Da retirada de elementos do passado, uma nova cena ganha forma e começa com uma briga por um par de botas que acaba separando as amigas, o clima se acirra e ganha música marcial, as atrizes vestem-se como paródias de um estereótipo de ditador, mais precisamente de Hitler, passam então a dividir o palco com uma fita, erguem uma bandeira que representa o país que acabam de criar. De um lado, o país do Bigode para Baixo, com a líder ditadora Yael, o hino nos é apresentado e não passa de uma cantiga infantil que fala de raízes culturais como base da nação, do outro lado do palco o mesmo acontece com Naomi ditando as regras de sua nação do Bigode para Cima. Nesse ponto, cada ditadora escolhe na plateia alguém que não condiz com a identidade do país, aplica-lhe um adesivo triangular amarelo e expulsa para o outro pais. Esse jogo é uma clara referência aos emblemas usados no nazismo para separar negros, judeus e homossexuais nos campos de concentração. Apesar da tensão e do peso da cena, a atmosfera flerta com o cômico, já que mais uma vez a técnica de palhaço é utilizada, cada lado do público é instigado a cantar o hino do seu país em uma disputa infantil de quem canta mais alto para não ouvir o inimigo, e nessa brincadeira o público se diverte e a sombra do terror passa despercebida pela sublimação construída no cômico.

O ato final é extremamente sensível, profundo e realizado com a visceralidade de Yael e Naomi. Já despidas de suas histórias, vestindo o que parece ser fralda e camisola, ambas se abraçam fortemente, realizam uma performance envolvendo o umbigo (que em hebraico é pupik) e então ligam-se por um fio vermelho que sai da fralda, cada uma caminha em direção oposta alongando o cordão, a luz vai diminuindo até iluminar somente o elo entre as duas, então apaga-se e ao reacender as amigas estão de frente uma para a outra com uma placa escrito “estrangeira” pendurada no peito e o espetáculo termina. O cordão umbilical que é o elo da vida, que une indivíduo e progenitora, é a busca pelo afeto e pelos laços interpessoais que nos unem como iguais, num encontro com o estranho para nos reconhecer.

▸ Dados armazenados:
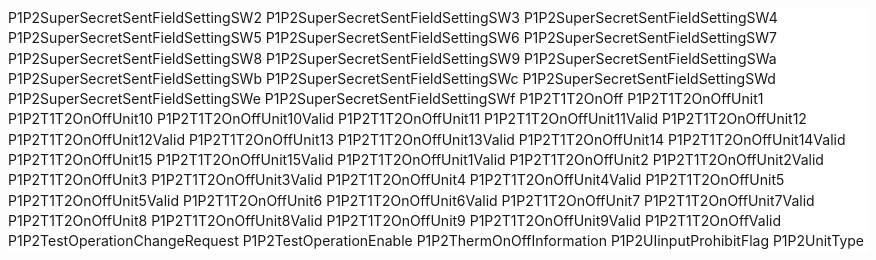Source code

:P1P2SuperSecretSentFieldSettingSW2
P1P2SuperSecretSentFieldSettingSW3
P1P2SuperSecretSentFieldSettingSW4
P1P2SuperSecretSentFieldSettingSW5
P1P2SuperSecretSentFieldSettingSW6
P1P2SuperSecretSentFieldSettingSW7
P1P2SuperSecretSentFieldSettingSW8
P1P2SuperSecretSentFieldSettingSW9
P1P2SuperSecretSentFieldSettingSWa
P1P2SuperSecretSentFieldSettingSWb
P1P2SuperSecretSentFieldSettingSWc
P1P2SuperSecretSentFieldSettingSWd
P1P2SuperSecretSentFieldSettingSWe
P1P2SuperSecretSentFieldSettingSWf
P1P2T1T2OnOff
P1P2T1T2OnOffUnit1
P1P2T1T2OnOffUnit10
P1P2T1T2OnOffUnit10Valid
P1P2T1T2OnOffUnit11
P1P2T1T2OnOffUnit11Valid
P1P2T1T2OnOffUnit12
P1P2T1T2OnOffUnit12Valid
P1P2T1T2OnOffUnit13
P1P2T1T2OnOffUnit13Valid
P1P2T1T2OnOffUnit14
P1P2T1T2OnOffUnit14Valid
P1P2T1T2OnOffUnit15
P1P2T1T2OnOffUnit15Valid
P1P2T1T2OnOffUnit1Valid
P1P2T1T2OnOffUnit2
P1P2T1T2OnOffUnit2Valid
P1P2T1T2OnOffUnit3
P1P2T1T2OnOffUnit3Valid
P1P2T1T2OnOffUnit4
P1P2T1T2OnOffUnit4Valid
P1P2T1T2OnOffUnit5
P1P2T1T2OnOffUnit5Valid
P1P2T1T2OnOffUnit6
P1P2T1T2OnOffUnit6Valid
P1P2T1T2OnOffUnit7
P1P2T1T2OnOffUnit7Valid
P1P2T1T2OnOffUnit8
P1P2T1T2OnOffUnit8Valid
P1P2T1T2OnOffUnit9
P1P2T1T2OnOffUnit9Valid
P1P2T1T2OnOffValid
P1P2TestOperationChangeRequest
P1P2TestOperationEnable
P1P2ThermOnOffInformation
P1P2UIinputProhibitFlag
P1P2UnitType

▸ O que produzir: Por favor, dê a continuação do texto sobre o espetáculo, a partir da última frase apresentada.

▸ Área de resposta:
De estrutura simples, a peça consegue magnetizar o público, envolvendo-o na história e mergulhando num profundo mar de reflexões sobre humanidade. Pudemos rir de nós mesmos, das futilidades pelas quais nos movemos para criar muros, guerras, conflitos, fugas. Refletimos sobre nossas raízes, o que nos constitui como indivíduo, sobre nossa identificação. Pudemos perceber que somos todos únicos, temos as nossas culturas, nossos medos, lembranças, sentimentos, histórias, somos iguais e estamos ligados uns aos outros na sociedade. Tudo isso alcançado com as habilidosas mãos das mulheres que contaram para gente uma história sobre nós escondida em suas lembranças. O espetáculo é único por ter mulheres contando a história humana, por mostrar que amizade feminina é muito mal abordada na indústria cultural, já que o fio condutor do espetáculo é a memória das duas amigas contada para o público, e também por falar do que nos une num momento de crise em que inúmeros grupos sociais estão fugindo para sobreviver, uma forte onda conservadora e xenófoba cresce e assistimos a conflitos políticos e culturais.